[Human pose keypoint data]
● ● ● ● ●

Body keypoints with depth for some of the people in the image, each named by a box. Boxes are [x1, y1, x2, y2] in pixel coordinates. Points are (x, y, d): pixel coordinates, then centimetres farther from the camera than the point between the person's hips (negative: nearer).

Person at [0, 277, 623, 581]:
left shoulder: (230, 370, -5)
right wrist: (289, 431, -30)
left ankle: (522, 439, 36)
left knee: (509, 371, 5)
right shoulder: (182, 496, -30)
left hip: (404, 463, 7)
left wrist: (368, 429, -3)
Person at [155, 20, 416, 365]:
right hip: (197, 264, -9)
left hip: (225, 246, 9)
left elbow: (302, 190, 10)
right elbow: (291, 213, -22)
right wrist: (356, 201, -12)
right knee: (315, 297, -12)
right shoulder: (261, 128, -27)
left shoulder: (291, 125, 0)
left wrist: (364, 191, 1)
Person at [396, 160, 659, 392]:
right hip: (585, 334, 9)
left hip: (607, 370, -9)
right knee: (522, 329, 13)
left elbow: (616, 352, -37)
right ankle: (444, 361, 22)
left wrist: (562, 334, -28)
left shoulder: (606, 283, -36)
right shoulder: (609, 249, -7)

● ● ● ● ●

> YOUR ASSIGNMENT: Pull out every line above that contains the word "shoulder". Case matters.

> EXPECTED ANSWER:
left shoulder: (230, 370, -5)
right shoulder: (182, 496, -30)
right shoulder: (261, 128, -27)
left shoulder: (291, 125, 0)
left shoulder: (606, 283, -36)
right shoulder: (609, 249, -7)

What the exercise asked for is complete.